Come the new year, astronomers will likely be spending their days searching for signs of life on other planets outside our solar system, according to a new survey.

In 2018, the Human Imagination Project will collect data on the locations of comets, asteroids, exoplanets, and other heavenly bodies in the universe. The data will help researchers determine if they can identify planets, whose resident microbes have opted to stick around for more than 10 million years, to live to have offspring.

“Much of the data we’re going to collect is going to be so visually stunning and aesthetically pleasing to see, that I think that’s the next frontier for astronomy: providing the public with an incredible experience,” said statistician and EMDT founder Laura Pace.

Many of the data sets from which the survey will be combed have never been observed. In fact, more than half of the close to 1,000 galaxies they contain have never been photographed.
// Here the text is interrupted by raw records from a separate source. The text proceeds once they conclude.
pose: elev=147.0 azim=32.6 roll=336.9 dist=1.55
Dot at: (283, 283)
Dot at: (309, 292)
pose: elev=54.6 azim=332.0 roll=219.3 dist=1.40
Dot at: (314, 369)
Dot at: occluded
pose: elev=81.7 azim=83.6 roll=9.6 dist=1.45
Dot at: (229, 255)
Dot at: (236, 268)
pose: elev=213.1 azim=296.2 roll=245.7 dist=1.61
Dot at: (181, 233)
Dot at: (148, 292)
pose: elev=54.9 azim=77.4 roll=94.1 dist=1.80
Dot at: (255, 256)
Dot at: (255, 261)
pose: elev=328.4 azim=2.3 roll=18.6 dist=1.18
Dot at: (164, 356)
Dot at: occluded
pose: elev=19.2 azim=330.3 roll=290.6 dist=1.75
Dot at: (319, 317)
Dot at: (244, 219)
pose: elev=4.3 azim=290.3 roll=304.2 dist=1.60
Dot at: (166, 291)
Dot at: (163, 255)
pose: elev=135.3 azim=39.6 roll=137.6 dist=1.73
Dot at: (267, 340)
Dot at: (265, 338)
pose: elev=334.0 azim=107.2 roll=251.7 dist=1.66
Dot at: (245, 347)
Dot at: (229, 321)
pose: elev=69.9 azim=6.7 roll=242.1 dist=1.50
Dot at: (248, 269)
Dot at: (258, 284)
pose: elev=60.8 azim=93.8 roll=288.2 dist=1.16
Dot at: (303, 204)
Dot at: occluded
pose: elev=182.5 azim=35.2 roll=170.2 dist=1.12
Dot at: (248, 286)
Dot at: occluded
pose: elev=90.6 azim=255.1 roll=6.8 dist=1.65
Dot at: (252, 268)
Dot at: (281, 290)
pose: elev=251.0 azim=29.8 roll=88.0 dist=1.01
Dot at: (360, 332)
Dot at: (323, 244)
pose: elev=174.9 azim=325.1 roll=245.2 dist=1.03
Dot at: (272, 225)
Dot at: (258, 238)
“There is a lot of data that hasn’t been observed, but can be observed within a short period of time. And that’s what we’re hoping to accomplish,” said EMDT chair Christopher Chadwick.

The survey hopes to select the most scientifically productive set of data to use to make the next ten years of discoveries, Chadwick added.

“Without discovery of unknown planets, we can’t develop our knowledge of the universe,” said Chadwick.